DESCRIPTION OF THE TASK: For each line of the data that includes the word "programme", copy the line.

SOURCE INFORMATION:
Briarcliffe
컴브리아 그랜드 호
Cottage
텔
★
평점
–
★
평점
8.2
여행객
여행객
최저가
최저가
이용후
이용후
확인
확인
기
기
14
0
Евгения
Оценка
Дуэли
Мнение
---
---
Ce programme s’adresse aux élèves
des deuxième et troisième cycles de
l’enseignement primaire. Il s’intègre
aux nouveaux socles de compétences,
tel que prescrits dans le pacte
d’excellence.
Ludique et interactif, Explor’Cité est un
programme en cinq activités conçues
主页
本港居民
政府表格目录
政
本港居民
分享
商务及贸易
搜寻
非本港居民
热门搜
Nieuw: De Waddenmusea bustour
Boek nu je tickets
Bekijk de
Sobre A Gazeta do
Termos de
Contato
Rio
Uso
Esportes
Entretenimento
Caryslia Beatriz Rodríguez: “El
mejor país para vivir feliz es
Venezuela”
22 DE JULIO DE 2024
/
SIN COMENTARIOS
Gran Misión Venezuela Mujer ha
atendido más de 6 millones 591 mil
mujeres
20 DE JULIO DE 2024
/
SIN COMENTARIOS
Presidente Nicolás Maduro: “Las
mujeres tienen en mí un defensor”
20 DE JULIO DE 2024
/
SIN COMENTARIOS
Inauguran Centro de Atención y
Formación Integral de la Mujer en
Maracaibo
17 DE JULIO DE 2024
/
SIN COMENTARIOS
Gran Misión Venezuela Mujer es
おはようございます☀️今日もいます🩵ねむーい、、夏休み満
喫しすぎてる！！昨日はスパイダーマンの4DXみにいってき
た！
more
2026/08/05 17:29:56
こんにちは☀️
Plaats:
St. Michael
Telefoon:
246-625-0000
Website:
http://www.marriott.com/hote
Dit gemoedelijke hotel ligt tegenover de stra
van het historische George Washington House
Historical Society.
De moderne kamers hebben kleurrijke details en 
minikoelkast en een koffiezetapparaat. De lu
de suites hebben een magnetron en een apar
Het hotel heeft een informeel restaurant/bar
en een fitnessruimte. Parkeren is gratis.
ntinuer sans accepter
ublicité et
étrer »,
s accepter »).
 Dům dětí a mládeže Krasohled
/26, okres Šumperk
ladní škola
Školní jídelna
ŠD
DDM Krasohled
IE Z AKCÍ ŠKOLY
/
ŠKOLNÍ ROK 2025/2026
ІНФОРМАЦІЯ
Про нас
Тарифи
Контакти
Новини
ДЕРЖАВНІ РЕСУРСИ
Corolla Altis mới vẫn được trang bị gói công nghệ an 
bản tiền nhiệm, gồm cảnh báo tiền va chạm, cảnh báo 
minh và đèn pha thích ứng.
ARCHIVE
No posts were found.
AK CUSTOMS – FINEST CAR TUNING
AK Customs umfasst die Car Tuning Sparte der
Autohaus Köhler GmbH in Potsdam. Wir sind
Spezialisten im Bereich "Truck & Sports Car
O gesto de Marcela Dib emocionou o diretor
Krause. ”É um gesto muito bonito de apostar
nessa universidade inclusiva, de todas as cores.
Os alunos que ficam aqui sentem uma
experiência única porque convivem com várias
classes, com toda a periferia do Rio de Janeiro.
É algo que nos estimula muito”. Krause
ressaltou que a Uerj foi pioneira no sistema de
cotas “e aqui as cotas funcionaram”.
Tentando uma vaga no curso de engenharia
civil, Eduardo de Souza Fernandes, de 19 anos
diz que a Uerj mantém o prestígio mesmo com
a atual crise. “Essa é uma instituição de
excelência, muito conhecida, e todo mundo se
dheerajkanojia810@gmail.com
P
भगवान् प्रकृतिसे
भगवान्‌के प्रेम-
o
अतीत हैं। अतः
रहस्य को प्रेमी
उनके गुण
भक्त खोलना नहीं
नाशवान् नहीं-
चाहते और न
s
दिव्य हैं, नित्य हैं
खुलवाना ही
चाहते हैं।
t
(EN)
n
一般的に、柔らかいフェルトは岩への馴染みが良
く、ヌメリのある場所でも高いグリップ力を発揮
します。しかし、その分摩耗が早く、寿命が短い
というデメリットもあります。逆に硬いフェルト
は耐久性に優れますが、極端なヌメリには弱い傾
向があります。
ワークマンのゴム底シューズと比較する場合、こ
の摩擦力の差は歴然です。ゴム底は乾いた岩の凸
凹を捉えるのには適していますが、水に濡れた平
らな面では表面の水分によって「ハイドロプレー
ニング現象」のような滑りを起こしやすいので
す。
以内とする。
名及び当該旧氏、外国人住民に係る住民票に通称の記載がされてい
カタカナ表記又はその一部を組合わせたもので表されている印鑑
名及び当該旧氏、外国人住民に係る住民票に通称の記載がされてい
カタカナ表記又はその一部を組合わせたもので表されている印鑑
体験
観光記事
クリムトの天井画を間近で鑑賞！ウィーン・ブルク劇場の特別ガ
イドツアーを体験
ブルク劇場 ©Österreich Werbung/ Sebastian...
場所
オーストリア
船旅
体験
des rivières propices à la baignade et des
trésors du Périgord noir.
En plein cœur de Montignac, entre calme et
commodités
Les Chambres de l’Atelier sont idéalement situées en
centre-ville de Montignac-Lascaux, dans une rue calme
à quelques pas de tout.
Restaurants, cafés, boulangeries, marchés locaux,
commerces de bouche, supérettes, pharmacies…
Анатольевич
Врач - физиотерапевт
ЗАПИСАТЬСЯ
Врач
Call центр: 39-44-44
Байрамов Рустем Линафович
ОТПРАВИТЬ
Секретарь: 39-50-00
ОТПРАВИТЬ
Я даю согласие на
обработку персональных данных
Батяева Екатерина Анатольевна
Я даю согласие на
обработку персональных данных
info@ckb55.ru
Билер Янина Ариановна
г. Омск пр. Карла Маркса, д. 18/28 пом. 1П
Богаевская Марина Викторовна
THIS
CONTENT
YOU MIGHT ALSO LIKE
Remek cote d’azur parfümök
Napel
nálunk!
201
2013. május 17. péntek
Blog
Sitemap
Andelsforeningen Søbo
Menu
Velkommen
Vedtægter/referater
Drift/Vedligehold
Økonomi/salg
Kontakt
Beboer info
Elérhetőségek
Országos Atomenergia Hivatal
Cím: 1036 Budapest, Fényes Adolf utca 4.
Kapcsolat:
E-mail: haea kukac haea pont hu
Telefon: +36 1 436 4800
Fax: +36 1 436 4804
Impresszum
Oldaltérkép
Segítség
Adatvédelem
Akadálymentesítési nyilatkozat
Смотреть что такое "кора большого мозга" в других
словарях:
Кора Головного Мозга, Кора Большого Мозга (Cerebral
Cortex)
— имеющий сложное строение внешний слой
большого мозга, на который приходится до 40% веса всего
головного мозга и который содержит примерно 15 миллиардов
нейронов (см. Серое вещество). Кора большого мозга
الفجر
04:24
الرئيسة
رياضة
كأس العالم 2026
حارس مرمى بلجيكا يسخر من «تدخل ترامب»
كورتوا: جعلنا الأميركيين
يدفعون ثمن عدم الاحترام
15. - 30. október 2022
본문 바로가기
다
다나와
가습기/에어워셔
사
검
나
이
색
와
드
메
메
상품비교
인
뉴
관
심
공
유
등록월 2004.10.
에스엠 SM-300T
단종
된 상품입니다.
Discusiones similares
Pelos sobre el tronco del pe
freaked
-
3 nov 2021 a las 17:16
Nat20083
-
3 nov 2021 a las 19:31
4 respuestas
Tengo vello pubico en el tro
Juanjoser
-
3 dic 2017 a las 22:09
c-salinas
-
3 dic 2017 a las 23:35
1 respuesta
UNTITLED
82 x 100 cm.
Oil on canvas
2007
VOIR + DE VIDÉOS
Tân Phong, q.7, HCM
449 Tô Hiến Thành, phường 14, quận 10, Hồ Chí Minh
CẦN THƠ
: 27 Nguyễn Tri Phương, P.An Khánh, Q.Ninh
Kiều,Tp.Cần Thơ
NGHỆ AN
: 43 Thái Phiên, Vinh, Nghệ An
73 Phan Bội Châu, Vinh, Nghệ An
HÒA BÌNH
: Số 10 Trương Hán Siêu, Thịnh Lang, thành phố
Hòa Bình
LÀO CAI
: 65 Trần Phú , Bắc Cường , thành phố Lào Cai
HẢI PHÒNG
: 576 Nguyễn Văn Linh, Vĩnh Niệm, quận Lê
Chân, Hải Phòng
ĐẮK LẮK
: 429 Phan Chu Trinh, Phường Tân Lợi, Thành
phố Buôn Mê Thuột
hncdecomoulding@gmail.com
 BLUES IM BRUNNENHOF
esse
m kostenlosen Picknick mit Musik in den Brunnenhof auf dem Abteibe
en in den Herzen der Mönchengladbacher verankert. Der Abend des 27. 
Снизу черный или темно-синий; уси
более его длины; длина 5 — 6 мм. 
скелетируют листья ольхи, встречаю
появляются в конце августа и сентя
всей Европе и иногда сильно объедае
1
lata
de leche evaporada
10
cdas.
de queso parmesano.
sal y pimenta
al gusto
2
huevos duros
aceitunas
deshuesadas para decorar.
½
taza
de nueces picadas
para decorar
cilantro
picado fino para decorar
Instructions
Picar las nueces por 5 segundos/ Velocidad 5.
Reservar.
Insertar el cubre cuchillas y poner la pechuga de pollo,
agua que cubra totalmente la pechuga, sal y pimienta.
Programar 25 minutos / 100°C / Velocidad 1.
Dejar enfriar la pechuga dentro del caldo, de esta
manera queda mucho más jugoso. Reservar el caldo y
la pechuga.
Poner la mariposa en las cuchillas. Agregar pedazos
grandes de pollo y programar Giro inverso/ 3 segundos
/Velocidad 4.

ANSWER TO THE EXERCISE:
Ce programme s’adresse aux élèves
programme en cinq activités conçues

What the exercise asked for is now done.